On July 11, 2017, the Company completed the sale of 516,700 shares of common stock, pursuant to the partial exercise of the option to purchase additional shares granted to the underwriter, Sandler O'Neill+Partners, L.P., in connection with the Company's recently completed public offering of 4,583,334 shares at $12.00 per share. The partial exercise of the underwriter's option to purchase additional shares resulted in additional gross proceeds of approximately $6.2 million, bringing the total gross proceeds to approximately $61.2 million and total net proceeds to approximately $57.2 million.

Effective as of July 19, 2017, MidSouth Bank, N.A. (the “Bank”), the banking subsidiary of MidSouth Bancorp, Inc. (the “Company”), and the Office of the Comptroller of the Currency (the “OCC”), the Bank’s primary federal regulator, entered into a formal written agreement (the “Agreement”). The Agreement provides, among other things, that the Bank:

create a committee to monitor the Bank’s compliance with the Agreement and make quarterly reports to the Board of Directors and the OCC;

adopt and implement a three-year strategic plan for the Bank consistent with regulatory guidance and to be reviewed and updated on at least an annual basis by the Board of Directors;

protect its interests in its criticized assets (those assets classified as “doubtful,” “substandard,” or “special mention” by internal or external loan review or examination), and adopt and implement a written program designed to eliminate the basis of criticism of criticized assets equal to or exceeding $250,000, which shall be reviewed and, as necessary, revised, on a quarterly basis;

may not extend additional credit to any borrower with an aggregate outstanding loan balance of $250,000 that is a criticized asset unless approved and deemed by the Bank's Board of Directors to be necessary to promote the best interests of the Bank and will not compromise the Bank's written program with respect to such loans;

develop and implement a written program to improve the Bank's loan portfolio management and provide the Board of Directors with written reports on the Bank's loan portfolio to enhance problem loan identification;

review and, as necessary, revise the Bank's loan review program to ensure the timely identification and categorization of problem credits consistent with regulatory guidance;

adopt and implement certain enhancements to its policies and procedures relating to its allowance for loan losses (“ALLL”) and the methodology related thereto; and

revise its internal audit program to ensure Bank adherence to an independent and comprehensive internal audit program.
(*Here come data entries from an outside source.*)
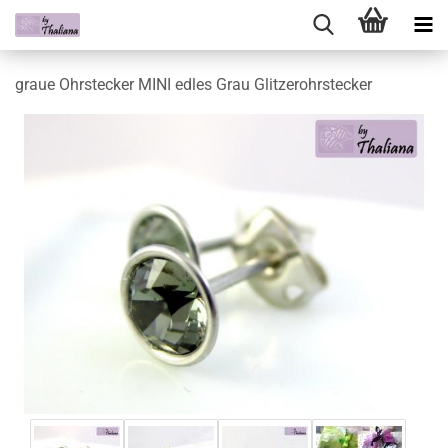
graue Ohrstecker MINI edles Grau Glitzerohrstecker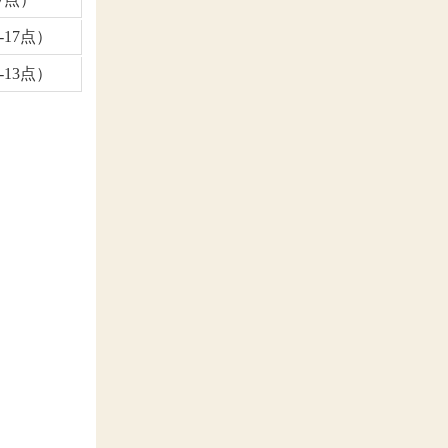
-17点）
-13点）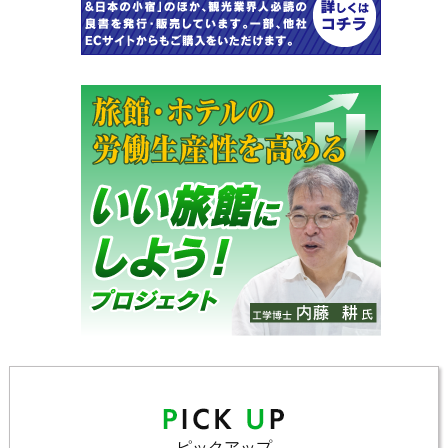
ピックアップ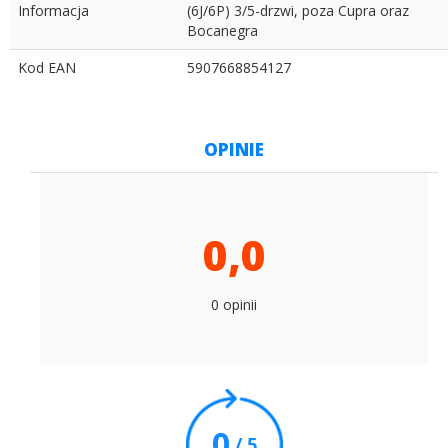
Informacja
(6J/6P) 3/5-drzwi, poza Cupra oraz
Bocanegra
Kod EAN
5907668854127
OPINIE
0,0
0 opinii
0
/ 5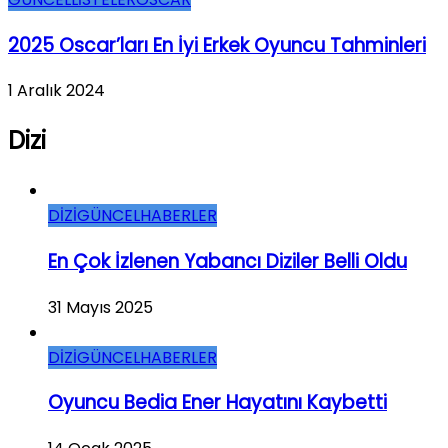
2025 Oscar’ları En İyi Erkek Oyuncu Tahminleri
1 Aralık 2024
Dizi
DİZİ
GÜNCEL
HABERLER
En Çok İzlenen Yabancı Diziler Belli Oldu
31 Mayıs 2025
DİZİ
GÜNCEL
HABERLER
Oyuncu Bedia Ener Hayatını Kaybetti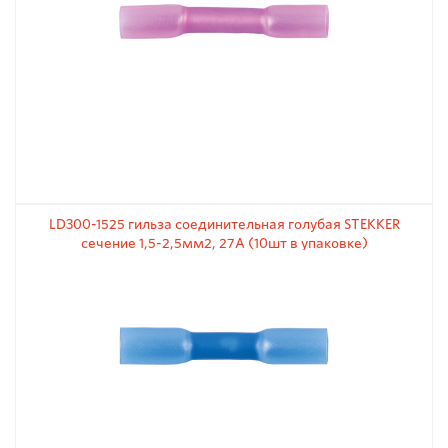
LD300-1525 гильза соединительная голубая STEKKER
сечение 1,5-2,5мм2, 27A (10шт в упаковке)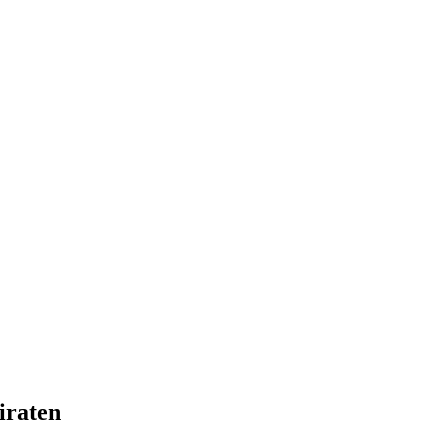
iraten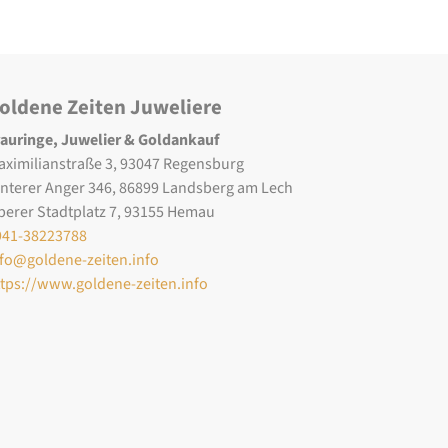
oldene Zeiten Juweliere
rauringe, Juwelier & Goldankauf
aximilianstraße 3, 93047 Regensburg
interer Anger 346, 86899 Landsberg am Lech
berer Stadtplatz 7, 93155 Hemau
941-38223788
nfo@goldene-zeiten.info
ttps://www.goldene-zeiten.info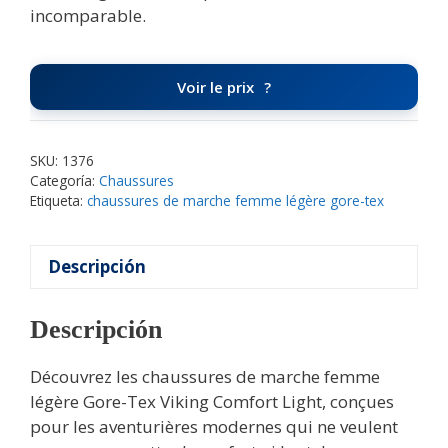
incomparable.
Voir le prix
SKU:
1376
Categoría:
Chaussures
Etiqueta:
chaussures de marche femme légère gore-tex
Descripción
Descripción
Découvrez les chaussures de marche femme
légère Gore-Tex Viking Comfort Light, conçues
pour les aventurières modernes qui ne veulent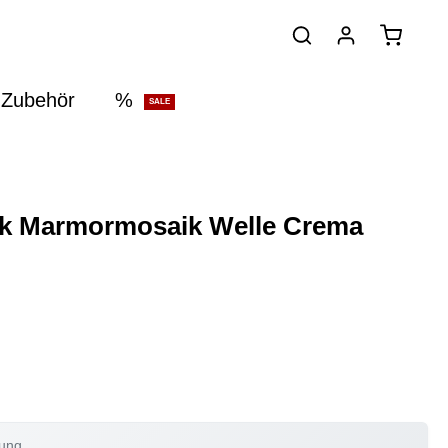
 Zubehör
%
SALE
ik Marmormosaik Welle Crema
rung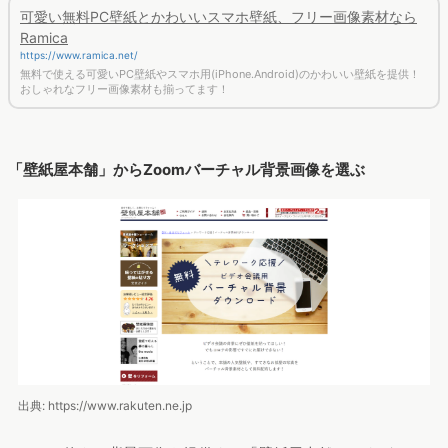
可愛い無料PC壁紙とかわいいスマホ壁紙、フリー画像素材なら
Ramica
https://www.ramica.net/
無料で使える可愛いPC壁紙やスマホ用(iPhone.Android)のかわいい壁紙を提供！
おしゃれなフリー画像素材も揃ってます！
「壁紙屋本舗」からZoomバーチャル背景画像を選ぶ
出典: https://www.rakuten.ne.jp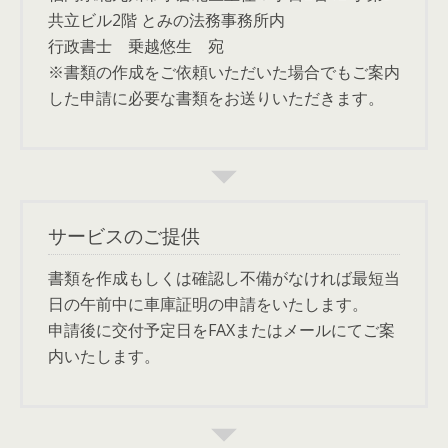
共立ビル2階 とみの法務事務所内
行政書士 乗越悠生 宛
※書類の作成をご依頼いただいた場合でもご案内
した申請に必要な書類をお送りいただきます。
サービスのご提供
書類を作成もしくは確認し不備がなければ最短当
日の午前中に車庫証明の申請をいたします。
申請後に交付予定日をFAXまたはメールにてご案
内いたします。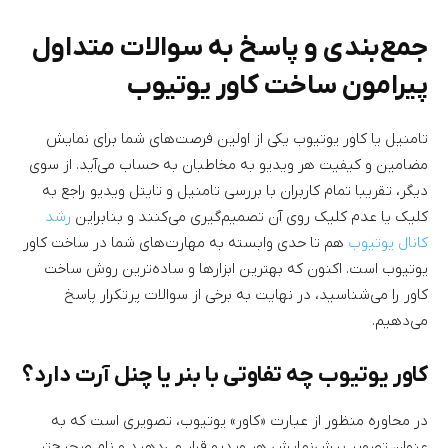
جمع‌بندی و پاسخ به سوالات متداول
پیرامون ساخت کاور یوتیوب
تامنیل یا کاور یوتیوب یکی از اولین فرصت‌های شما برای نمایش
مضامین و کیفیت هر ویدیو به مخاطبان به حساب می‌آید. از سوی
دیگر، تقریبا تمام کاربران با بررسی تامنیل و تایتل ویدیو راجع به
کلیک یا عدم کلیک روی آن تصمیم‌گیری می‌کنند و بنابراین
رشد
کانال یوتیوب
هم تا حدی وابسته به مهارت‌های شما در ساخت کاور
یوتیوب است. اکنون که بهترین ابزارها و ساده‌ترین روش ساخت
کاور را می‌شناسید، در نهایت به برخی از سوالات پرتکرار پاسخ
می‌دهیم.
کاور یوتیوب چه تفاوتی با بنر یا چنل آرت دارد؟
در محاوره منظور از عبارت «کاور» یوتیوب، تصویری است که به
عنوان تصویر پیش‌نمایش هر ویدیو قرار می‌دهید و نام صحیح‌تر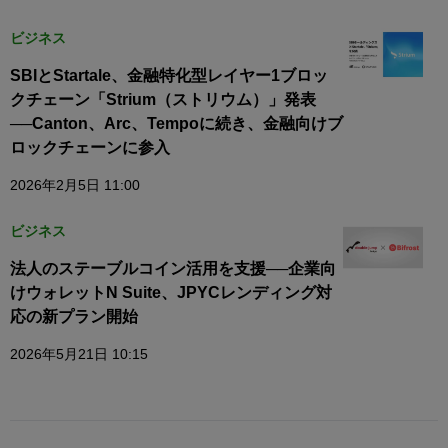
ビジネス
SBIとStartale、金融特化型レイヤー1ブロッ
クチェーン「Strium（ストリウム）」発表
──Canton、Arc、Tempoに続き、金融向けブ
ロックチェーンに参入
2026年2月5日 11:00
ビジネス
法人のステーブルコイン活用を支援──企業向
けウォレットN Suite、JPYCレンディング対
応の新プラン開始
2026年5月21日 10:15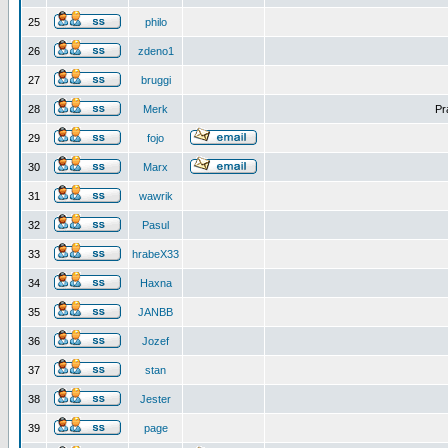
25
philo
26
zdeno1
27
bruggi
28
Merk
Pr
29
fojo
30
Marx
31
wawrik
32
Pasul
33
hrabeX33
34
Haxna
35
JANBB
36
Jozef
37
stan
38
Jester
39
page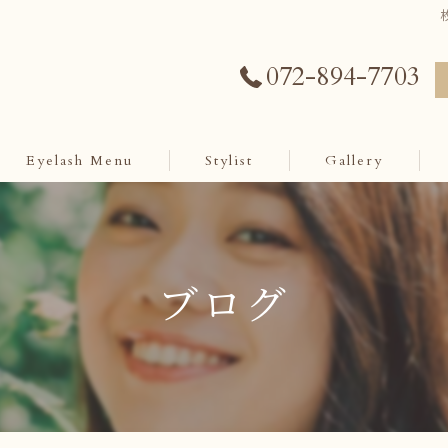
072-894-7703
Eyelash Menu
Stylist
Gallery
ブログ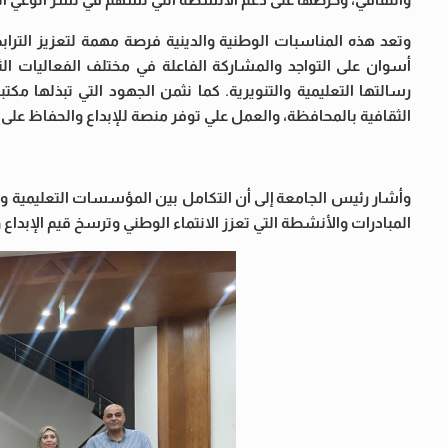
وتعد هذه المناسبات الوطنية والدينية فرصة مهمة لتعزيز الترا
أسوان على التواجد والمشاركة الفاعلة في مختلف الفعاليات الث
رسالتها التعليمية والتنويرية. كما نثمن الجهود التي تبذلها م
الثقافية بالمحافظة، والعمل علي توفر منصة للإبداع والحفاظ على ا
وأشار رئيس الجامعة إلى أن التكامل بين المؤسسات التعليمية وال
المبادرات والأنشطة التي تعزز الانتماء الوطني وترسخ قيم الإبداع وا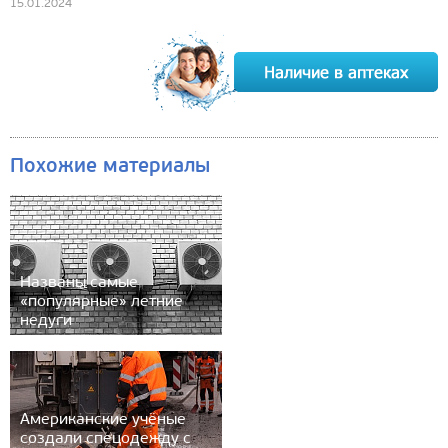
15.01.2024
Похожие материалы
Названы самые
«популярные» летние
недуги
Американские учёные
создали спецодежду с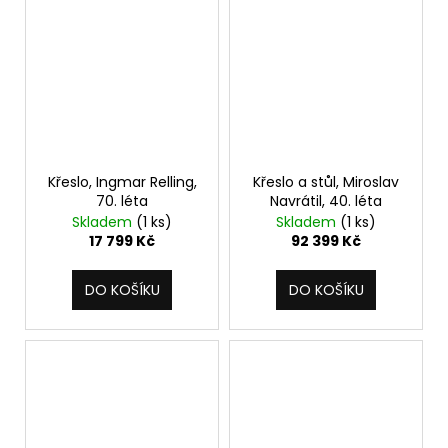
Křeslo, Ingmar Relling,
Křeslo a stůl, Miroslav
70. léta
Navrátil, 40. léta
Skladem
(1 ks)
Skladem
(1 ks)
17 799 Kč
92 399 Kč
DO KOŠÍKU
DO KOŠÍKU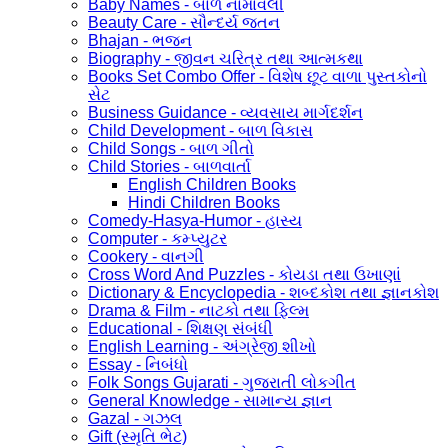
Baby Names - બાળ નામાવલી
Beauty Care - સૌન્દર્ય જતન
Bhajan - ભજન
Biography - જીવન ચરિત્ર તથા આત્મકથા
Books Set Combo Offer - વિશેષ છૂટ વાળા પુસ્તકોનો
સેટ
Business Guidance - વ્યવસાય માર્ગદર્શન
Child Development - બાળ વિકાસ
Child Songs - બાળ ગીતો
Child Stories - બાળવાર્તા
English Children Books
Hindi Children Books
Comedy-Hasya-Humor - હાસ્ય
Computer - કમ્પ્યુટર
Cookery - વાનગી
Cross Word And Puzzles - કોયડા તથા ઉખાણાં
Dictionary & Encyclopedia - શબ્દકોશ તથા જ્ઞાનકોશ
Drama & Film - નાટકો તથા ફિલ્મ
Educational - શિક્ષણ સંબંધી
English Learning - અંગ્રેજી શીખો
Essay - નિબંધો
Folk Songs Gujarati - ગુજરાતી લોકગીત
General Knowledge - સામાન્ય જ્ઞાન
Gazal - ગઝલ
Gift (સ્મૃતિ ભેટ)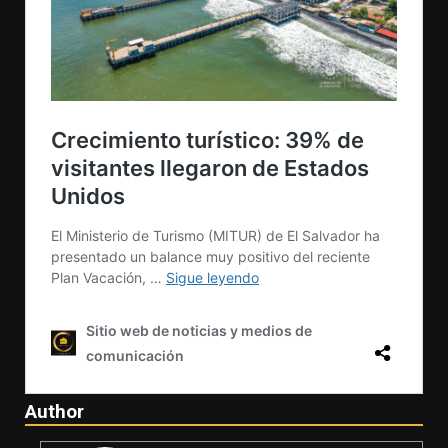
Author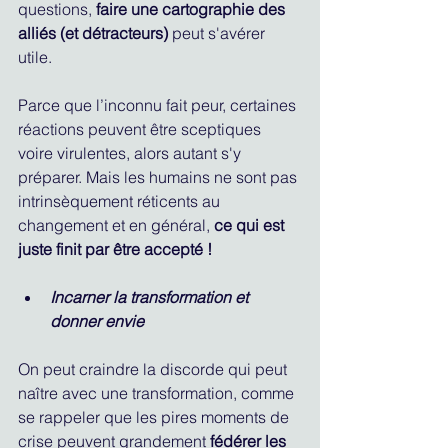
questions, 
faire une cartographie des 
alliés (et détracteurs)
 peut s'avérer 
utile.
Parce que l’inconnu fait peur, certaines 
réactions peuvent être sceptiques 
voire virulentes, alors autant s'y 
préparer. Mais les humains ne sont pas 
intrinsèquement réticents au 
changement et en général, 
ce qui est 
juste finit par être accepté !
Incarner la transformation et 
donner envie
On peut craindre la discorde qui peut 
naître avec une transformation, comme 
se rappeler que les pires moments de 
crise peuvent grandement 
fédérer les 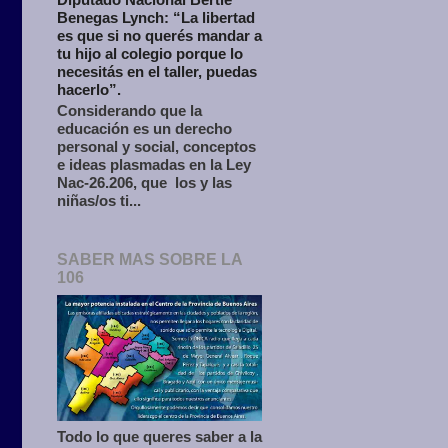
Benegas Lynch: “La libertad
es que si no querés mandar a
tu hijo al colegio porque lo
necesitás en el taller, puedas
hacerlo”.
Considerando que la
educación es un derecho
personal y social, conceptos
e ideas plasmadas en la Ley
Nac-26.206, que los y las
niñas/os ti...
SABER MAS SOBRE LA
106
Todo lo que queres saber a la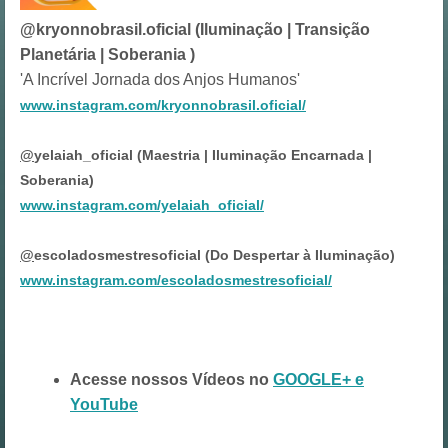
@kryonnobrasil.oficial (Iluminação | Transição
Planetária | Soberania )
'A Incrível Jornada dos Anjos Humanos'
www.instagram.com/kryonnobrasil.oficial/
@
yelaiah_oficial (Maestria | Iluminação Encarnada |
Soberania)
www.instagram.com/yelaiah_oficial/
@
escoladosmestresoficial (Do Despertar à Iluminação)
www.instagram.com/escoladosmestresoficial/
Acesse nossos Vídeos no
GOOGLE+ e
YouTube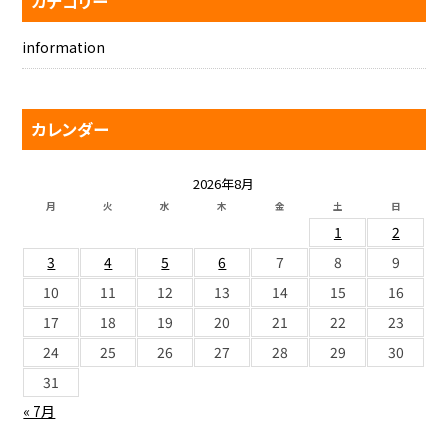
カテゴリー
information
カレンダー
2026年8月
月
火
水
木
金
土
日
1
2
3
4
5
6
7
8
9
10
11
12
13
14
15
16
17
18
19
20
21
22
23
24
25
26
27
28
29
30
31
« 7月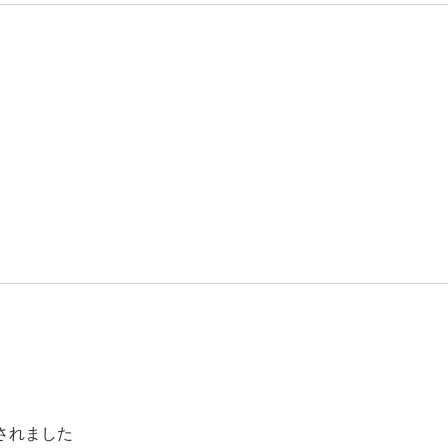
されました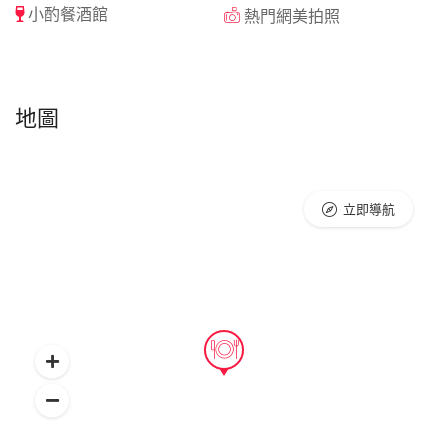
小酌餐酒館
熱門網美拍照
地圖
立即導航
The Agreement does not require the Bank to maintain any specific minimum regulatory capital ratios and, accordingly, does not change the Bank’s “well-capitalized” status as of the date hereof. However, in connection with its most recent examination, the OCC established higher individual minimum capital ratios for the Bank. Specifically, the Bank must maintain a Tier 1 capital to adjusted total assets ratio of at least 8%, and a total risk-based capital to risk-weighted assets ratio of at least 12%.

A consequence of the regulatory issues mentioned above is that the Company no longer meets the requirements to maintain its status as a financial holding company under the Federal Reserve’s guidelines. As such, the Company expects to decertify as a financial holding company and become a bank holding company under the Federal Bank Holding Company Act. The Company has previously engaged in immaterial insurance-related activities through its subsidiary, Peoples General Agency, Inc., that the Company will discontinue.